Yuliana Pérez

[1] Holding a dual citizenship to compete internationally, she attained two U.S. outdoor championship titles (2002 and 2003) in the triple jump, picked up a silver medal at the 2003 Pan American Games in Santo Domingo, Dominican Republic, and finished twenty-eighth at the 2004 Summer Olympics.

Her father Juan Carlos Martínez Vallez was arrested upon his arrival in the United States for criminal charges, and thereby sentenced to life imprisonment in Georgia; her mother Osmayda Pérez was killed by a stray bullet under obscure circumstances in a neighborhood shooting in San Diego, California.

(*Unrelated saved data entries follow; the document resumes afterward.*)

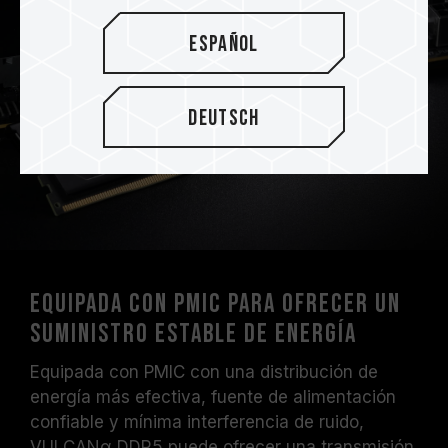
Español
Deutsch
Equipada con PMIC para ofrecer un
suministro estable de energía
Equipada con PMIC con una distribución de
energía más efectiva, fuente de alimentación
confiable y mínima interferencia de ruido,
VULCANα DDR5 puede ofrecer una transmisión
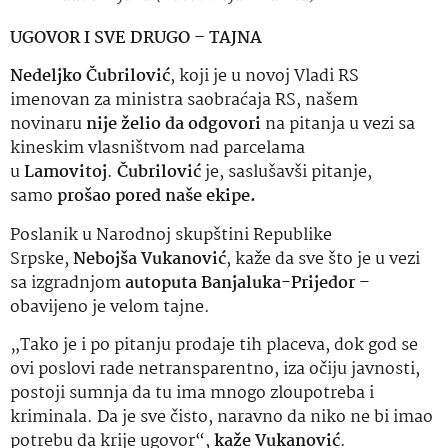
UGOVOR I SVE DRUGO – TAJNA
Nedeljko Čubrilović
, koji je u novoj Vladi RS
imenovan za ministra saobraćaja RS, našem
novinaru
nije želio da odgovori
na pitanja u vezi sa
kineskim vlasništvom nad parcelama
u
Lamovitoj
.
Čubrilović
je, saslušavši pitanje,
samo
prošao pored naše ekipe.
Poslanik u Narodnoj skupštini Republike
Srpske,
Nebojša Vukanović
, kaže da sve što je u vezi
sa izgradnjom
autoputa Banjaluka-Prijedor
–
obavijeno je velom tajne.
„Tako je i po pitanju prodaje tih placeva, dok god se
ovi poslovi rade netransparentno, iza očiju javnosti,
postoji sumnja da tu ima mnogo zloupotreba i
kriminala. Da je sve čisto, naravno da niko ne bi imao
potrebu da krije ugovor“,
kaže Vukanović
.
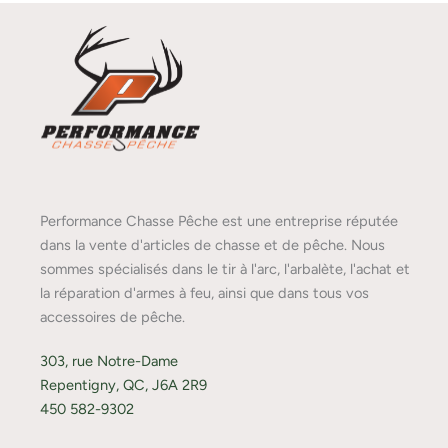
Performance Chasse Pêche est une entreprise réputée
dans la vente d'articles de chasse et de pêche. Nous
sommes spécialisés dans le tir à l'arc, l'arbalète, l'achat et
la réparation d'armes à feu, ainsi que dans tous vos
accessoires de pêche.
303, rue Notre-Dame
Repentigny, QC, J6A 2R9
450 582-9302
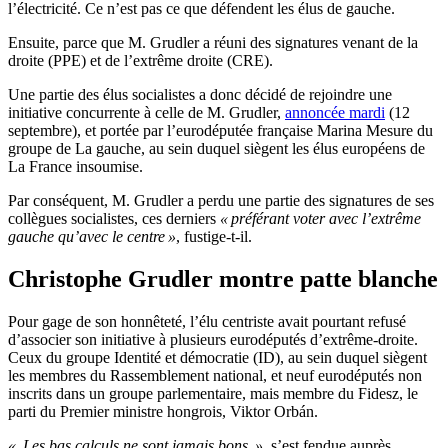
l’électricité. Ce n’est pas ce que défendent les élus de gauche.
Ensuite, parce que M. Grudler a réuni des signatures venant de la
droite (PPE) et de l’extrême droite (CRE).
Une partie des élus socialistes a donc décidé de rejoindre une
initiative concurrente à celle de M. Grudler,
annoncée mardi
(12
septembre), et portée par l’eurodéputée française Marina Mesure du
groupe de La gauche, au sein duquel siègent les élus européens de
La France insoumise.
Par conséquent, M. Grudler a perdu une partie des signatures de ses
collègues socialistes, ces derniers
« préférant voter avec l’extrême
gauche qu’avec le centre »
, fustige-t-il.
Christophe Grudler montre patte blanche
Pour gage de son honnêteté, l’élu centriste avait pourtant refusé
d’associer son initiative à plusieurs eurodéputés d’extrême-droite.
Ceux du groupe Identité et démocratie (ID), au sein duquel siègent
les membres du Rassemblement national, et neuf eurodéputés non
inscrits dans un groupe parlementaire, mais membre du Fidesz, le
parti du Premier ministre hongrois, Viktor Orbán.
« Les bas calculs ne sont jamais bons »
, s’est fendue auprès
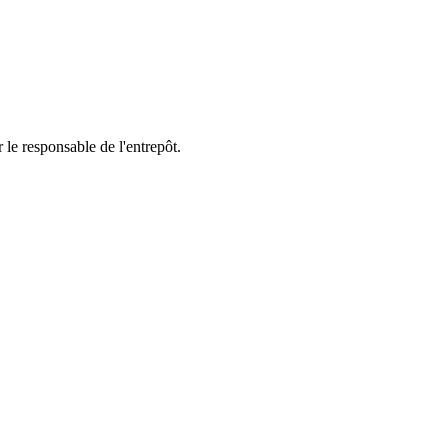
 le responsable de l'entrepôt.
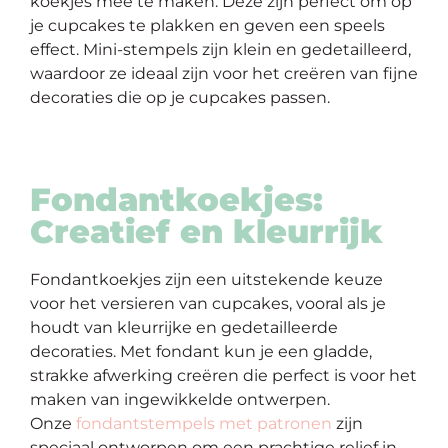
koekjes mee te maken. Deze zijn perfect om op
je cupcakes te plakken en geven een speels
effect. Mini-stempels zijn klein en gedetailleerd,
waardoor ze ideaal zijn voor het creëren van fijne
decoraties die op je cupcakes passen.
Fondantkoekjes:
Creatief en kleurrijk
Fondantkoekjes zijn een uitstekende keuze
voor het versieren van cupcakes, vooral als je
houdt van kleurrijke en gedetailleerde
decoraties. Met fondant kun je een gladde,
strakke afwerking creëren die perfect is voor het
maken van ingewikkelde ontwerpen.
Onze
fondantstempels met patronen
zijn
speciaal ontworpen om een prachtige relief in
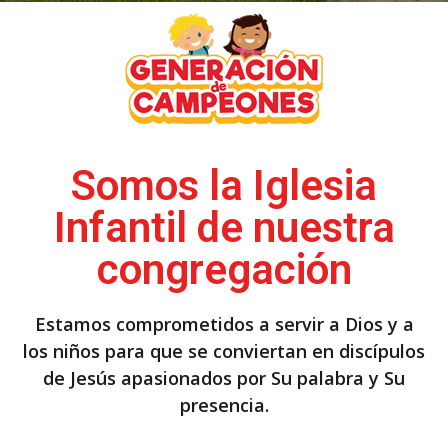
Somos la Iglesia
Infantil de nuestra
congregación
Estamos comprometidos a servir a Dios y a
los niños para que se conviertan en discípulos
de Jesús apasionados por Su palabra y Su
presencia.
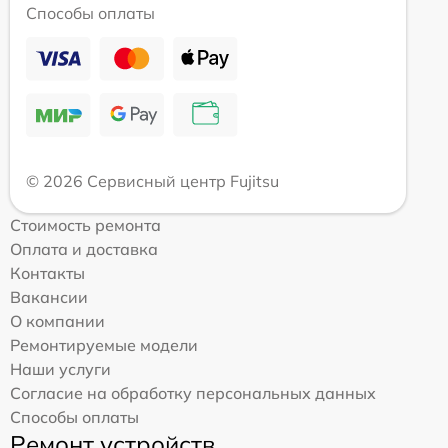
Способы оплаты
© 2026 Сервисный центр Fujitsu
Стоимость ремонта
Оплата и доставка
Контакты
Вакансии
О компании
Ремонтируемые модели
Наши услуги
Согласие на обработку персональных данных
Способы оплаты
Ремонт устройств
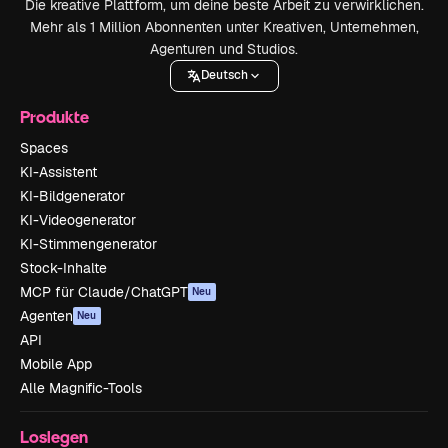
Die kreative Plattform, um deine beste Arbeit zu verwirklichen.
Mehr als 1 Million Abonnenten unter Kreativen, Unternehmen,
Agenturen und Studios.
Deutsch
Produkte
Spaces
KI-Assistent
KI-Bildgenerator
KI-Videogenerator
KI-Stimmengenerator
Stock-Inhalte
MCP für Claude/ChatGPT
Neu
Agenten
Neu
API
Mobile App
Alle Magnific-Tools
Loslegen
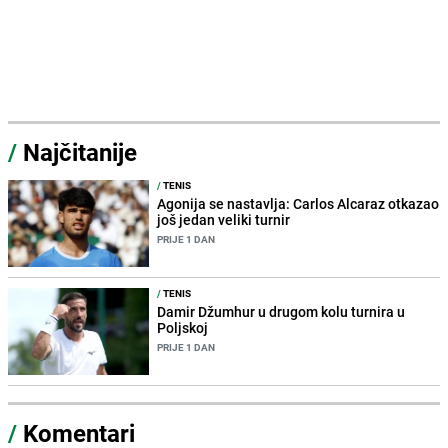
/
Najčitanije
/
TENIS
Agonija se nastavlja: Carlos Alcaraz otkazao
još jedan veliki turnir
PRIJE 1 DAN
/
TENIS
Damir Džumhur u drugom kolu turnira u
Poljskoj
PRIJE 1 DAN
/
Komentari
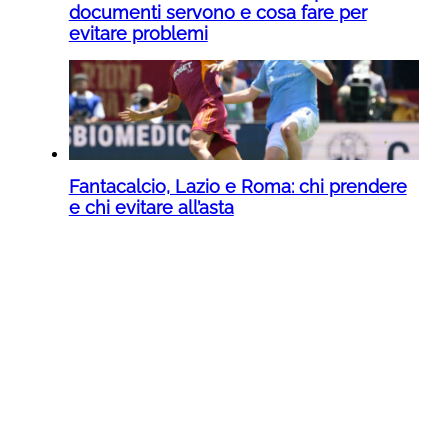
documenti servono e cosa fare per
evitare problemi
Fantacalcio, Lazio e Roma: chi prendere
e chi evitare all’asta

[2][3] While residing in Cuba throughout her childhood and teenage years, Perez developed herself into one of the country's most promising young athletes, taking three high school championship titles and a silver medal in the triple jump from the 1997 Junior Pan American Games.

[4] Upon her arrival to the United States in early 2000 with just a backpack full of clothes and a reservation at a foster home, Perez left herself meager, jobless, and inarticulate in English, until she was befriended by social worker Cruz Olivarria, who invited to live with her in downtown Tucson.

In 2001, Perez quickly loomed into the national scene at the USA Outdoor Championships in Eugene, Oregon, where she surged past the U.S. record holder and 1996 Olympian Sheila Hudson with a remarkable leap of 13.98 m (45 ft 10+1⁄4 in), to finish second in the triple jump but lost to Tiombe Hurd by two inches and a quarter.